== Exercise details ==
In the listing below, find the line holding "MEM-E/02 | TFL-033 |" and the line holding "T3/4 N0) | | |". Write out those two lines and all lines between, exactly, and nothing more.

== Provided data ==
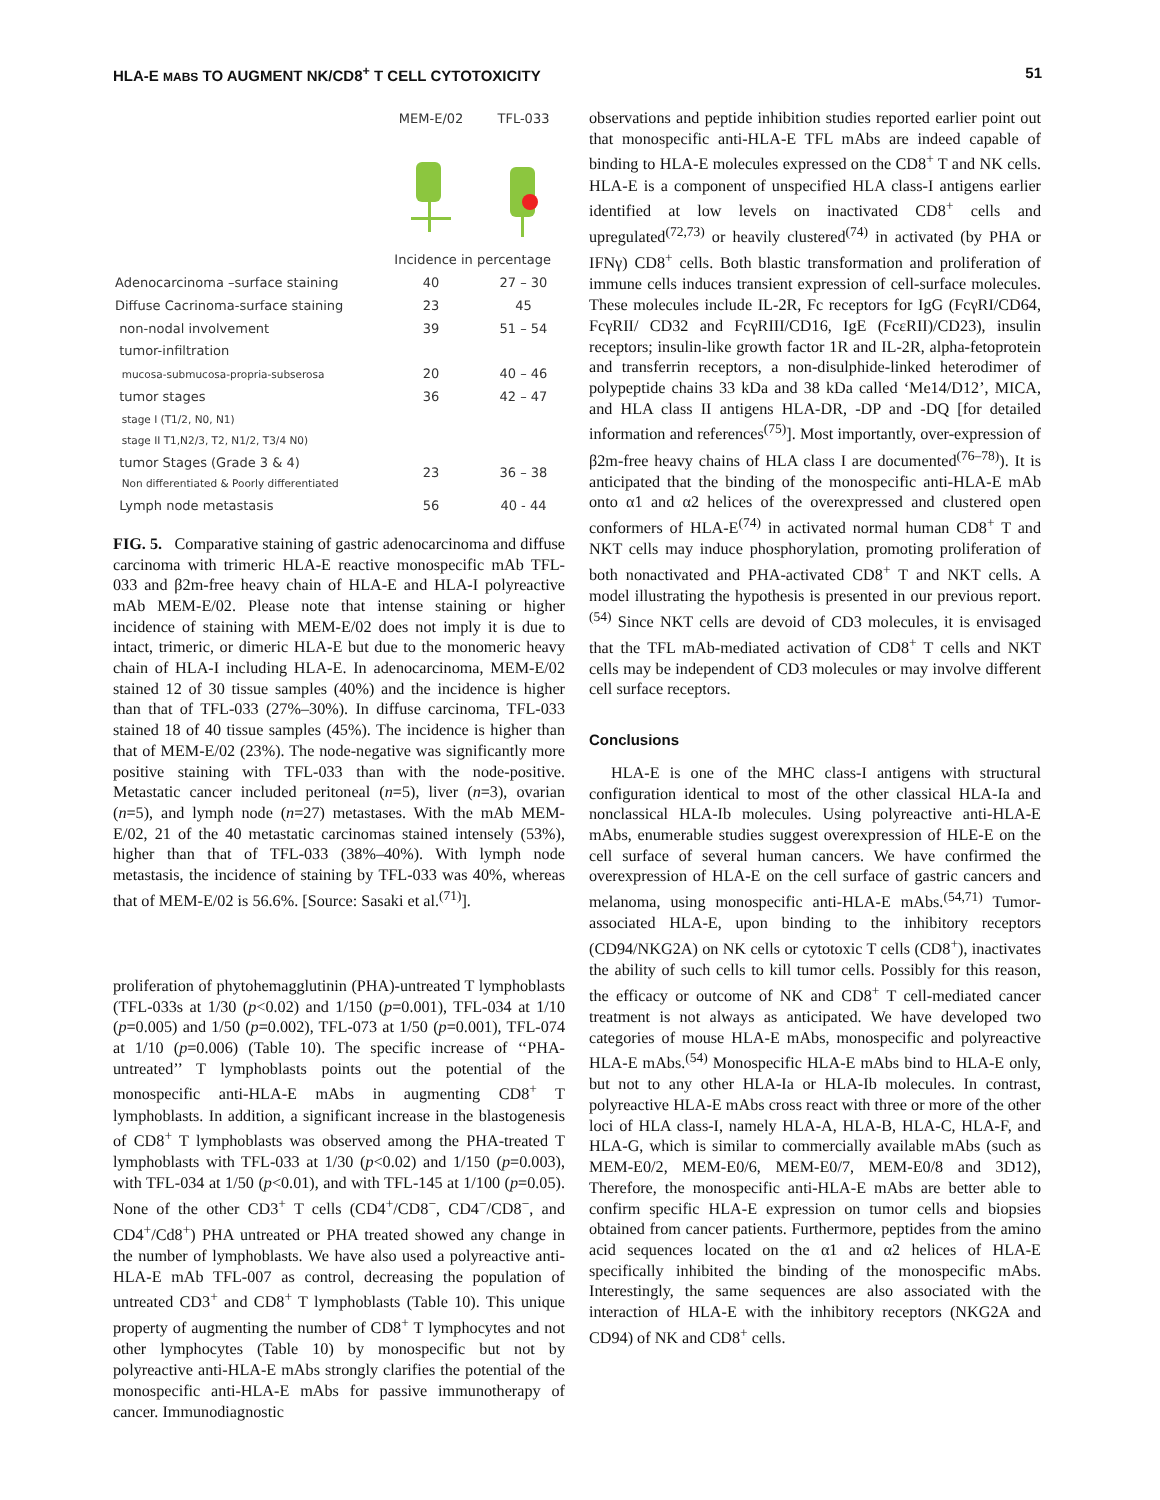HLA-E MABS TO AUGMENT NK/CD8<sup>+</sup> T CELL CYTOTOXICITY 51
| | MEM-E/02 | TFL-033 |
| | Incidence in percentage | |
| Adenocarcinoma –surface staining | 40 | 27 – 30 |
| Diffuse Cacrinoma-surface staining | 23 | 45 |
| non-nodal involvement | 39 | 51 – 54 |
| tumor-infiltration | | |
| mucosa-submucosa-propria-subserosa | 20 | 40 – 46 |
| tumor stages | 36 | 42 – 47 |
| stage I (T1/2, N0, N1) stage II T1,N2/3, T2, N1/2, T3/4 N0) | | |
| tumor Stages (Grade 3 & 4) Non differentiated & Poorly differentiated | 23 | 36 – 38 |
| Lymph node metastasis | 56 | 40 - 44 |
FIG. 5. Comparative staining of gastric adenocarcinoma and diffuse carcinoma with trimeric HLA-E reactive monospecific mAb TFL-033 and β2m-free heavy chain of HLA-E and HLA-I polyreactive mAb MEM-E/02. Please note that intense staining or higher incidence of staining with MEM-E/02 does not imply it is due to intact, trimeric, or dimeric HLA-E but due to the monomeric heavy chain of HLA-I including HLA-E. In adenocarcinoma, MEM-E/02 stained 12 of 30 tissue samples (40%) and the incidence is higher than that of TFL-033 (27%–30%). In diffuse carcinoma, TFL-033 stained 18 of 40 tissue samples (45%). The incidence is higher than that of MEM-E/02 (23%). The node-negative was significantly more positive staining with TFL-033 than with the node-positive. Metastatic cancer included peritoneal (n=5), liver (n=3), ovarian (n=5), and lymph node (n=27) metastases. With the mAb MEM-E/02, 21 of the 40 metastatic carcinomas stained intensely (53%), higher than that of TFL-033 (38%–40%). With lymph node metastasis, the incidence of staining by TFL-033 was 40%, whereas that of MEM-E/02 is 56.6%. [Source: Sasaki et al.<sup>(71)</sup>].
proliferation of phytohemagglutinin (PHA)-untreated T lymphoblasts (TFL-033s at 1/30 (p<0.02) and 1/150 (p=0.001), TFL-034 at 1/10 (p=0.005) and 1/50 (p=0.002), TFL-073 at 1/50 (p=0.001), TFL-074 at 1/10 (p=0.006) (Table 10). The specific increase of ‘‘PHA-untreated’’ T lymphoblasts points out the potential of the monospecific anti-HLA-E mAbs in augmenting CD8<sup>+</sup> T lymphoblasts. In addition, a significant increase in the blastogenesis of CD8<sup>+</sup> T lymphoblasts was observed among the PHA-treated T lymphoblasts with TFL-033 at 1/30 (p<0.02) and 1/150 (p=0.003), with TFL-034 at 1/50 (p<0.01), and with TFL-145 at 1/100 (p=0.05). None of the other CD3<sup>+</sup> T cells (CD4<sup>+</sup>/CD8<sup>−</sup>, CD4<sup>−</sup>/CD8<sup>−</sup>, and CD4<sup>+</sup>/Cd8<sup>+</sup>) PHA untreated or PHA treated showed any change in the number of lymphoblasts. We have also used a polyreactive anti-HLA-E mAb TFL-007 as control, decreasing the population of untreated CD3<sup>+</sup> and CD8<sup>+</sup> T lymphoblasts (Table 10). This unique property of augmenting the number of CD8<sup>+</sup> T lymphocytes and not other lymphocytes (Table 10) by monospecific but not by polyreactive anti-HLA-E mAbs strongly clarifies the potential of the monospecific anti-HLA-E mAbs for passive immunotherapy of cancer. Immunodiagnostic
observations and peptide inhibition studies reported earlier point out that monospecific anti-HLA-E TFL mAbs are indeed capable of binding to HLA-E molecules expressed on the CD8<sup>+</sup> T and NK cells. HLA-E is a component of unspecified HLA class-I antigens earlier identified at low levels on inactivated CD8<sup>+</sup> cells and upregulated<sup>(72,73)</sup> or heavily clustered<sup>(74)</sup> in activated (by PHA or IFNγ) CD8<sup>+</sup> cells. Both blastic transformation and proliferation of immune cells induces transient expression of cell-surface molecules. These molecules include IL-2R, Fc receptors for IgG (FcγRI/CD64, FcγRII/ CD32 and FcγRIII/CD16, IgE (FcεRII)/CD23), insulin receptors; insulin-like growth factor 1R and IL-2R, alpha-fetoprotein and transferrin receptors, a non-disulphide-linked heterodimer of polypeptide chains 33 kDa and 38 kDa called ‘Me14/D12’, MICA, and HLA class II antigens HLA-DR, -DP and -DQ [for detailed information and references<sup>(75)</sup>]. Most importantly, over-expression of β2m-free heavy chains of HLA class I are documented<sup>(76–78)</sup>). It is anticipated that the binding of the monospecific anti-HLA-E mAb onto α1 and α2 helices of the overexpressed and clustered open conformers of HLA-E<sup>(74)</sup> in activated normal human CD8<sup>+</sup> T and NKT cells may induce phosphorylation, promoting proliferation of both nonactivated and PHA-activated CD8<sup>+</sup> T and NKT cells. A model illustrating the hypothesis is presented in our previous report.<sup>(54)</sup> Since NKT cells are devoid of CD3 molecules, it is envisaged that the TFL mAb-mediated activation of CD8<sup>+</sup> T cells and NKT cells may be independent of CD3 molecules or may involve different cell surface receptors.
Conclusions
HLA-E is one of the MHC class-I antigens with structural configuration identical to most of the other classical HLA-Ia and nonclassical HLA-Ib molecules. Using polyreactive anti-HLA-E mAbs, enumerable studies suggest overexpression of HLE-E on the cell surface of several human cancers. We have confirmed the overexpression of HLA-E on the cell surface of gastric cancers and melanoma, using monospecific anti-HLA-E mAbs.<sup>(54,71)</sup> Tumor-associated HLA-E, upon binding to the inhibitory receptors (CD94/NKG2A) on NK cells or cytotoxic T cells (CD8<sup>+</sup>), inactivates the ability of such cells to kill tumor cells. Possibly for this reason, the efficacy or outcome of NK and CD8<sup>+</sup> T cell-mediated cancer treatment is not always as anticipated. We have developed two categories of mouse HLA-E mAbs, monospecific and polyreactive HLA-E mAbs.<sup>(54)</sup> Monospecific HLA-E mAbs bind to HLA-E only, but not to any other HLA-Ia or HLA-Ib molecules. In contrast, polyreactive HLA-E mAbs cross react with three or more of the other loci of HLA class-I, namely HLA-A, HLA-B, HLA-C, HLA-F, and HLA-G, which is similar to commercially available mAbs (such as MEM-E0/2, MEM-E0/6, MEM-E0/7, MEM-E0/8 and 3D12), Therefore, the monospecific anti-HLA-E mAbs are better able to confirm specific HLA-E expression on tumor cells and biopsies obtained from cancer patients. Furthermore, peptides from the amino acid sequences located on the α1 and α2 helices of HLA-E specifically inhibited the binding of the monospecific mAbs. Interestingly, the same sequences are also associated with the interaction of HLA-E with the inhibitory receptors (NKG2A and CD94) of NK and CD8<sup>+</sup> cells.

== Exercise response ==
| | MEM-E/02 | TFL-033 |
| | Incidence in percentage | |
| Adenocarcinoma –surface staining | 40 | 27 – 30 |
| Diffuse Cacrinoma-surface staining | 23 | 45 |
| non-nodal involvement | 39 | 51 – 54 |
| tumor-infiltration | | |
| mucosa-submucosa-propria-subserosa | 20 | 40 – 46 |
| tumor stages | 36 | 42 – 47 |
| stage I (T1/2, N0, N1) stage II T1,N2/3, T2, N1/2, T3/4 N0) | | |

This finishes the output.